[TASK GOAL]
Your answer should be each line of the entries that contains the word "dashed", copied in full.

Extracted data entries
# # # #

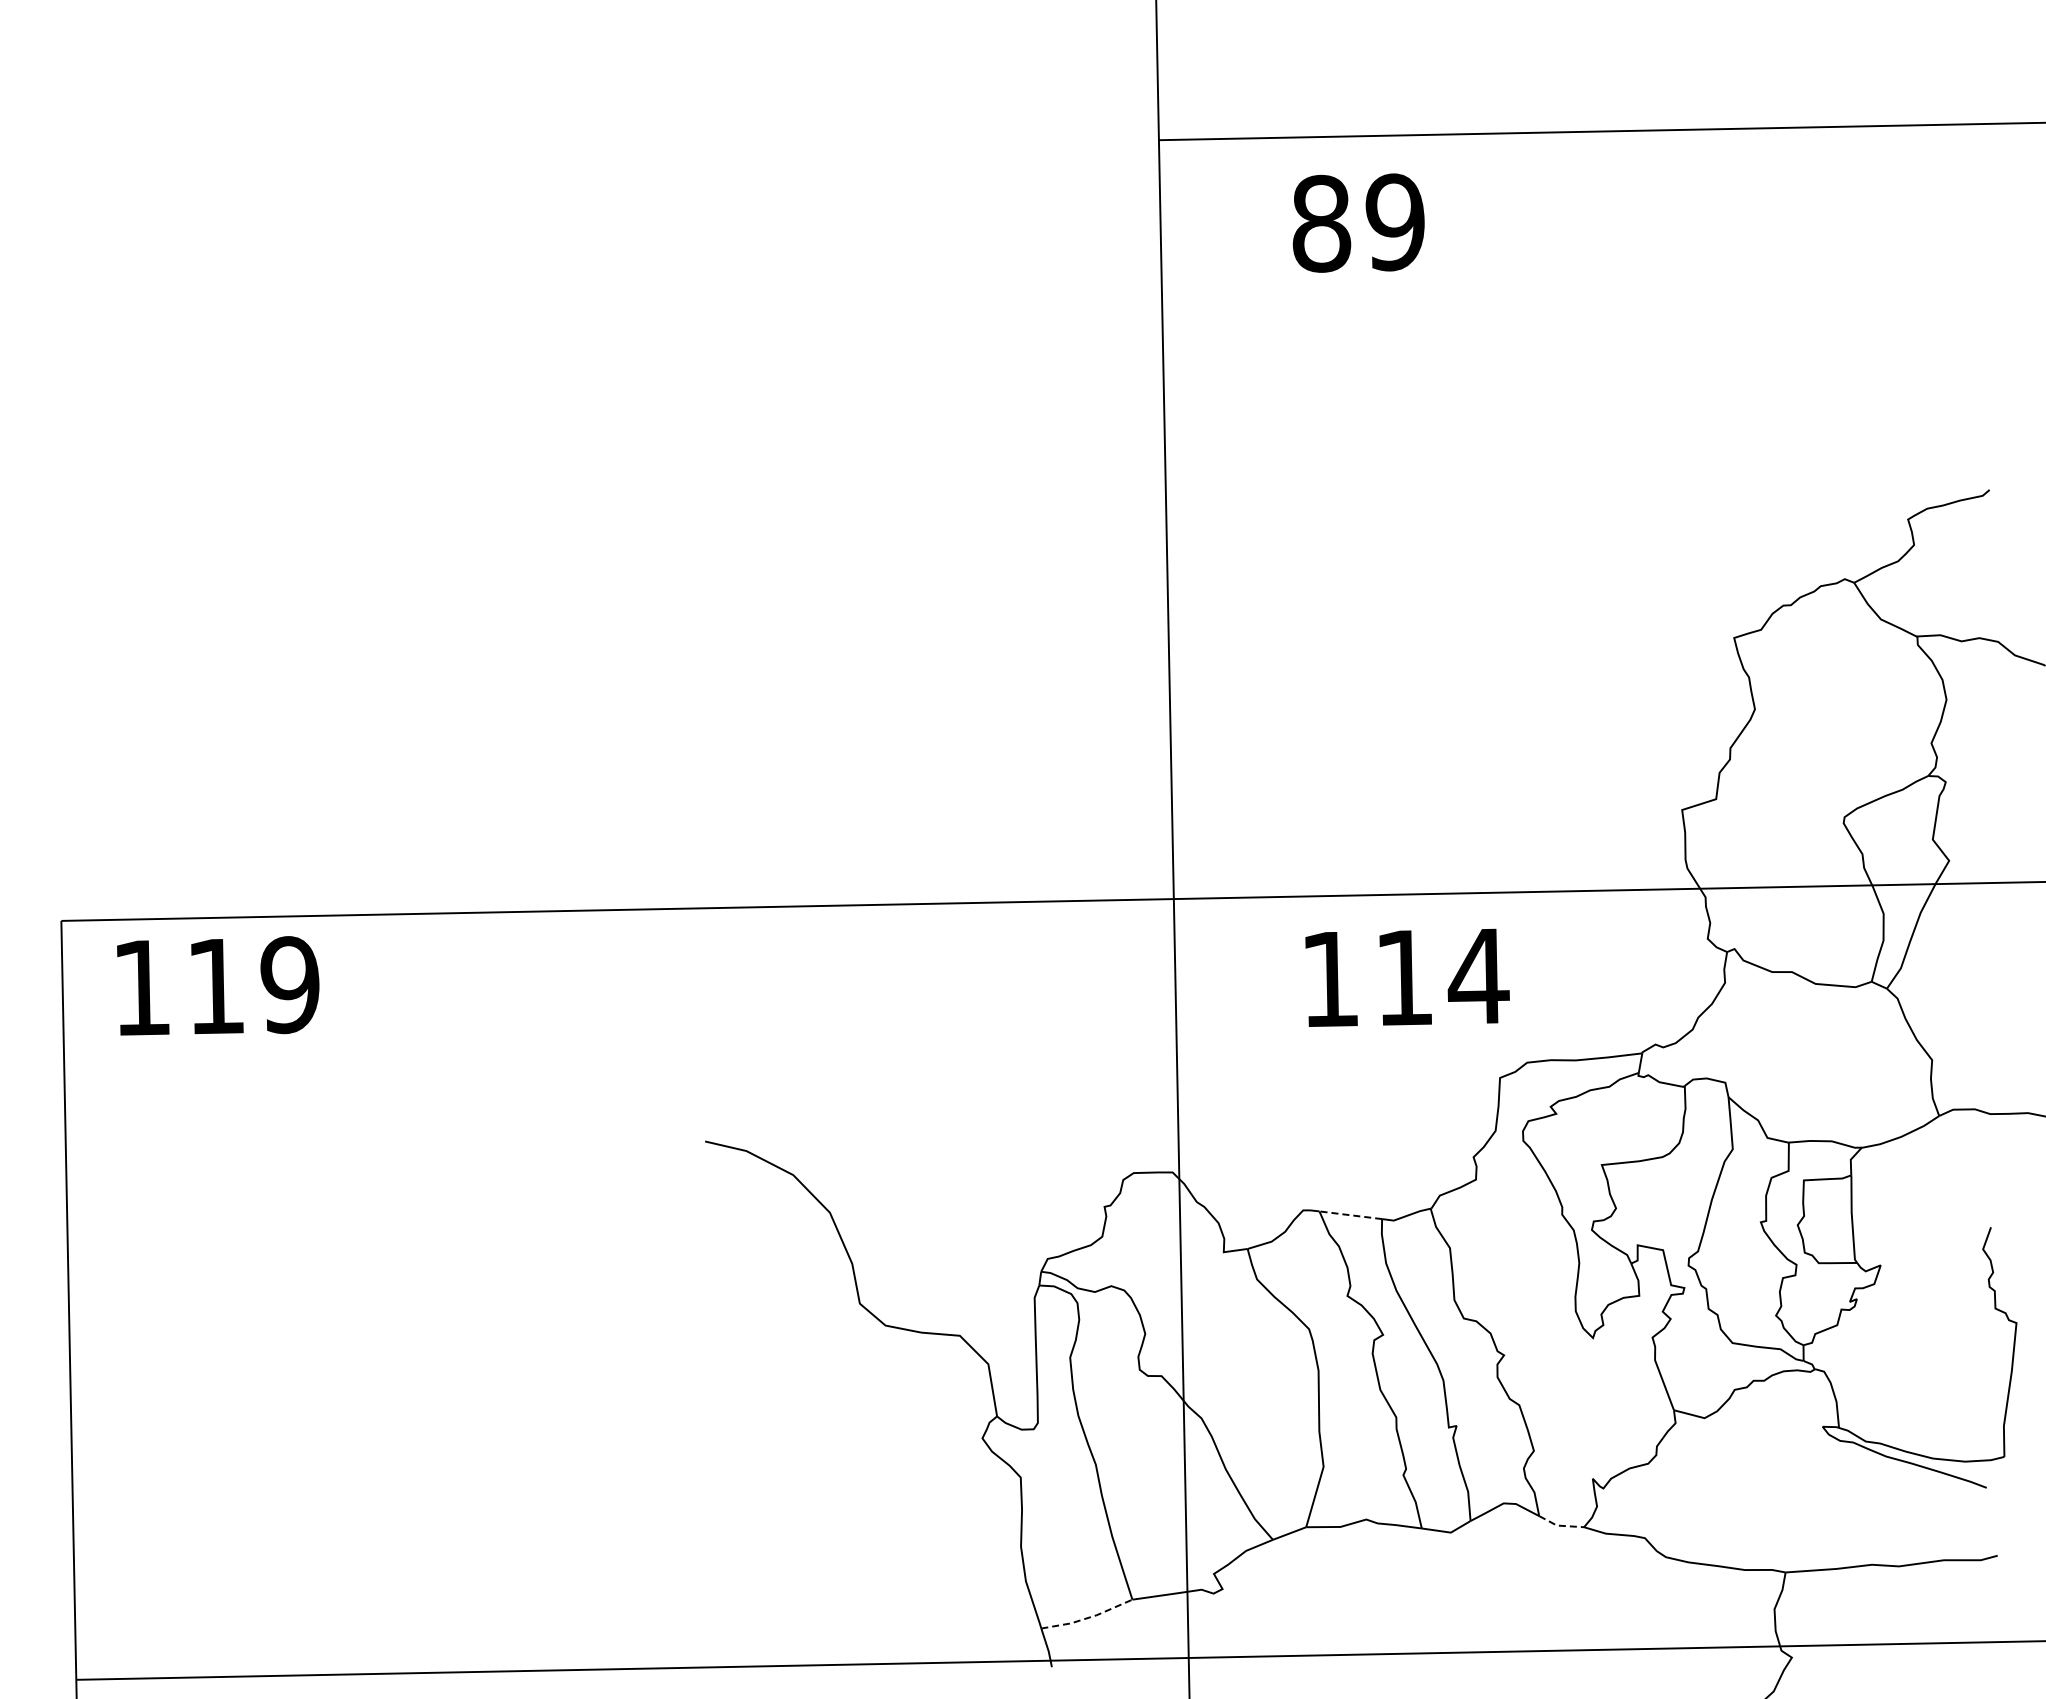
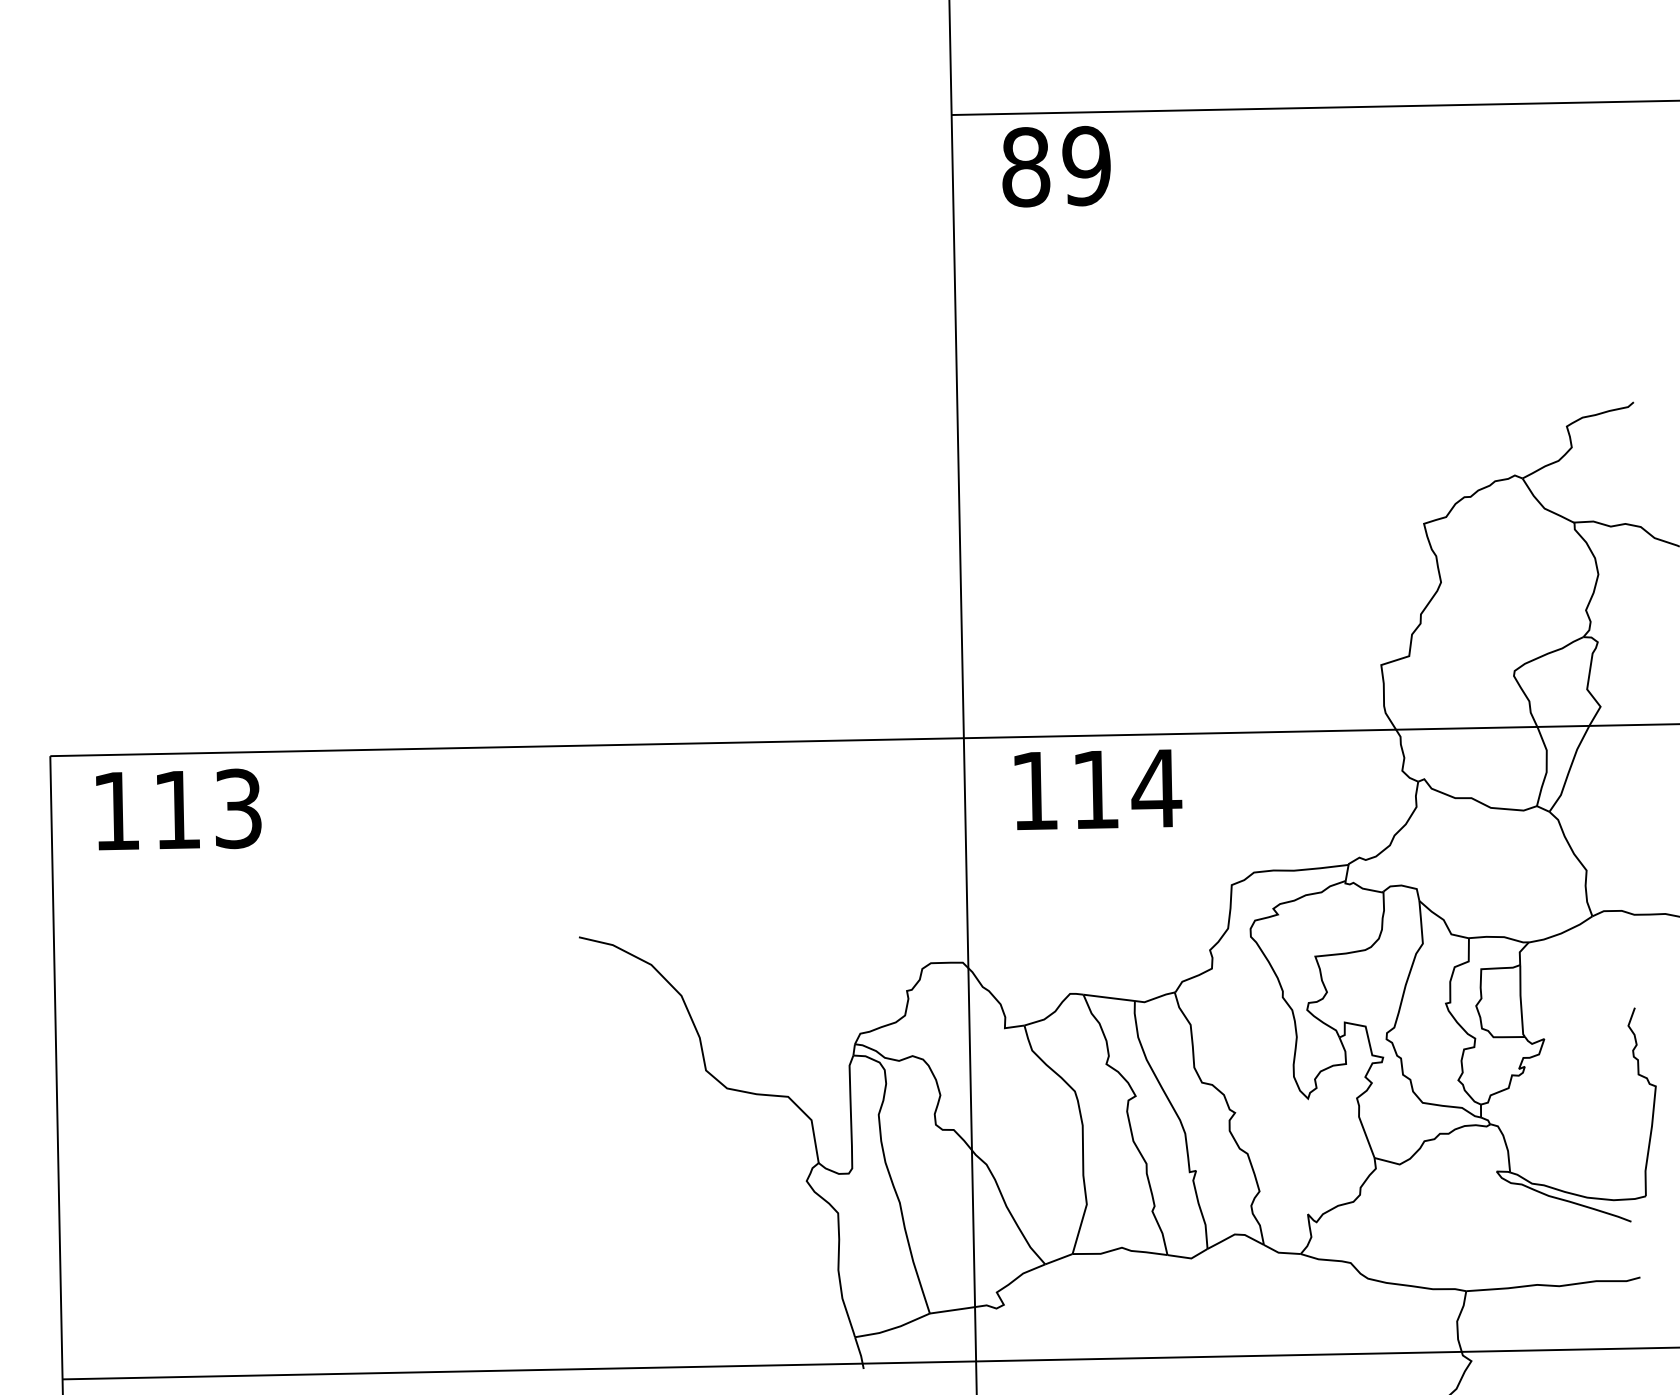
text: (1358, 222) -> (1056, 166), moved
text: (1407, 977) -> (1098, 789), moved
text: (289, 984) -> (237, 808), 119 -> 113
line: (1349, 1215) -> (1108, 998), dashed -> solid
line: (1559, 1525) -> (1280, 1252), dashed -> solid
line: (1087, 1618) -> (892, 1329), dashed -> solid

# # # #

[EXPECTED ANSWER]
line: (1349, 1215) -> (1108, 998), dashed -> solid
line: (1559, 1525) -> (1280, 1252), dashed -> solid
line: (1087, 1618) -> (892, 1329), dashed -> solid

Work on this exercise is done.